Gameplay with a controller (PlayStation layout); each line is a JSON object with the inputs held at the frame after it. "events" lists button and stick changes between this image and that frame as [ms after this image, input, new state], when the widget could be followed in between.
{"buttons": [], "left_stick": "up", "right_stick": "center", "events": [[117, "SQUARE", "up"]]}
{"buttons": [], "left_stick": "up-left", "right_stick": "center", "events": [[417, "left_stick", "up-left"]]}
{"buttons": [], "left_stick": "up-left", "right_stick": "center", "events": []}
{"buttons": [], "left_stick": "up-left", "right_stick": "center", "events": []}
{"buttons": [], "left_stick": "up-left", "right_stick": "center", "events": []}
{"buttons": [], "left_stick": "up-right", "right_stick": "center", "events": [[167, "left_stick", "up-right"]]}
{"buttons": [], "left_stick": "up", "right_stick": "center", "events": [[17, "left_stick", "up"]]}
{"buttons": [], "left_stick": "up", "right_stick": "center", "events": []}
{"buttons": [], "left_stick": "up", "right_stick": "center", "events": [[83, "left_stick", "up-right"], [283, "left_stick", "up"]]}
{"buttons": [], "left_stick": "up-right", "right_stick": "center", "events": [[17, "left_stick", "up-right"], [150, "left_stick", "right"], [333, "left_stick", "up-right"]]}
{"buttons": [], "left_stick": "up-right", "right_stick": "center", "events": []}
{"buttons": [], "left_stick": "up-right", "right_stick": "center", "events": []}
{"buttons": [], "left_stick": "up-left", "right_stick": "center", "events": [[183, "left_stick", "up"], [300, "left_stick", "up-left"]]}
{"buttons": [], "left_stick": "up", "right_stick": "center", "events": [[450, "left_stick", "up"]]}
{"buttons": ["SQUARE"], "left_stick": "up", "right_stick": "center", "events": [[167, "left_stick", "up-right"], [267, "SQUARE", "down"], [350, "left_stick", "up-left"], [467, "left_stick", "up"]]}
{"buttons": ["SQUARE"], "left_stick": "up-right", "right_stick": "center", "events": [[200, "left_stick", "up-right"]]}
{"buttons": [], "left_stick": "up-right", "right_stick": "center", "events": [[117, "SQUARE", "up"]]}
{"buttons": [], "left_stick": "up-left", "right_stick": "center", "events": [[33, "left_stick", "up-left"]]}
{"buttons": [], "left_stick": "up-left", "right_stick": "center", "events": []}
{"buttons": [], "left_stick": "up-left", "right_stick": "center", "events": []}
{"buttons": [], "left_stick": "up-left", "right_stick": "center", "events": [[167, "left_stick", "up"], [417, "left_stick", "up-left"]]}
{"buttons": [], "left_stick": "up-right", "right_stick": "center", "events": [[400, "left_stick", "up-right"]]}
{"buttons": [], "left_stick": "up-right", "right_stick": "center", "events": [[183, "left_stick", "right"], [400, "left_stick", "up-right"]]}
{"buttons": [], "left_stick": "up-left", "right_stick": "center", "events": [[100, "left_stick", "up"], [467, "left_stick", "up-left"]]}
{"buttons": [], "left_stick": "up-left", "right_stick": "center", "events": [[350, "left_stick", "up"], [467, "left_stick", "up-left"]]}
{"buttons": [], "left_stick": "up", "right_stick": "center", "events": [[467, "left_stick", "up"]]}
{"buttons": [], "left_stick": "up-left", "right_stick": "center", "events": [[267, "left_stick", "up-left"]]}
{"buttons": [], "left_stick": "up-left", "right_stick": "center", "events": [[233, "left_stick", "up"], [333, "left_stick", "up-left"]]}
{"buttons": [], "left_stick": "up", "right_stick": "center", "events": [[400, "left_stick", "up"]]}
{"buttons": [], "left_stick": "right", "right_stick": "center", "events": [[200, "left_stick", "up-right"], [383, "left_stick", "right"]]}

****************************************

◆ EXERCISE AIM: The entire listing is to be reproduced without alteration.

◆ WRITTEN SOLUTION:
Gameplay with a controller (PlayStation layout); each line is a JSON object with the inputs held at the frame after it. "events" lists button and stick changes between this image and that frame as [ms after this image, input, new state], when the widget could be followed in between.
{"buttons": [], "left_stick": "up", "right_stick": "center", "events": [[117, "SQUARE", "up"]]}
{"buttons": [], "left_stick": "up-left", "right_stick": "center", "events": [[417, "left_stick", "up-left"]]}
{"buttons": [], "left_stick": "up-left", "right_stick": "center", "events": []}
{"buttons": [], "left_stick": "up-left", "right_stick": "center", "events": []}
{"buttons": [], "left_stick": "up-left", "right_stick": "center", "events": []}
{"buttons": [], "left_stick": "up-right", "right_stick": "center", "events": [[167, "left_stick", "up-right"]]}
{"buttons": [], "left_stick": "up", "right_stick": "center", "events": [[17, "left_stick", "up"]]}
{"buttons": [], "left_stick": "up", "right_stick": "center", "events": []}
{"buttons": [], "left_stick": "up", "right_stick": "center", "events": [[83, "left_stick", "up-right"], [283, "left_stick", "up"]]}
{"buttons": [], "left_stick": "up-right", "right_stick": "center", "events": [[17, "left_stick", "up-right"], [150, "left_stick", "right"], [333, "left_stick", "up-right"]]}
{"buttons": [], "left_stick": "up-right", "right_stick": "center", "events": []}
{"buttons": [], "left_stick": "up-right", "right_stick": "center", "events": []}
{"buttons": [], "left_stick": "up-left", "right_stick": "center", "events": [[183, "left_stick", "up"], [300, "left_stick", "up-left"]]}
{"buttons": [], "left_stick": "up", "right_stick": "center", "events": [[450, "left_stick", "up"]]}
{"buttons": ["SQUARE"], "left_stick": "up", "right_stick": "center", "events": [[167, "left_stick", "up-right"], [267, "SQUARE", "down"], [350, "left_stick", "up-left"], [467, "left_stick", "up"]]}
{"buttons": ["SQUARE"], "left_stick": "up-right", "right_stick": "center", "events": [[200, "left_stick", "up-right"]]}
{"buttons": [], "left_stick": "up-right", "right_stick": "center", "events": [[117, "SQUARE", "up"]]}
{"buttons": [], "left_stick": "up-left", "right_stick": "center", "events": [[33, "left_stick", "up-left"]]}
{"buttons": [], "left_stick": "up-left", "right_stick": "center", "events": []}
{"buttons": [], "left_stick": "up-left", "right_stick": "center", "events": []}
{"buttons": [], "left_stick": "up-left", "right_stick": "center", "events": [[167, "left_stick", "up"], [417, "left_stick", "up-left"]]}
{"buttons": [], "left_stick": "up-right", "right_stick": "center", "events": [[400, "left_stick", "up-right"]]}
{"buttons": [], "left_stick": "up-right", "right_stick": "center", "events": [[183, "left_stick", "right"], [400, "left_stick", "up-right"]]}
{"buttons": [], "left_stick": "up-left", "right_stick": "center", "events": [[100, "left_stick", "up"], [467, "left_stick", "up-left"]]}
{"buttons": [], "left_stick": "up-left", "right_stick": "center", "events": [[350, "left_stick", "up"], [467, "left_stick", "up-left"]]}
{"buttons": [], "left_stick": "up", "right_stick": "center", "events": [[467, "left_stick", "up"]]}
{"buttons": [], "left_stick": "up-left", "right_stick": "center", "events": [[267, "left_stick", "up-left"]]}
{"buttons": [], "left_stick": "up-left", "right_stick": "center", "events": [[233, "left_stick", "up"], [333, "left_stick", "up-left"]]}
{"buttons": [], "left_stick": "up", "right_stick": "center", "events": [[400, "left_stick", "up"]]}
{"buttons": [], "left_stick": "right", "right_stick": "center", "events": [[200, "left_stick", "up-right"], [383, "left_stick", "right"]]}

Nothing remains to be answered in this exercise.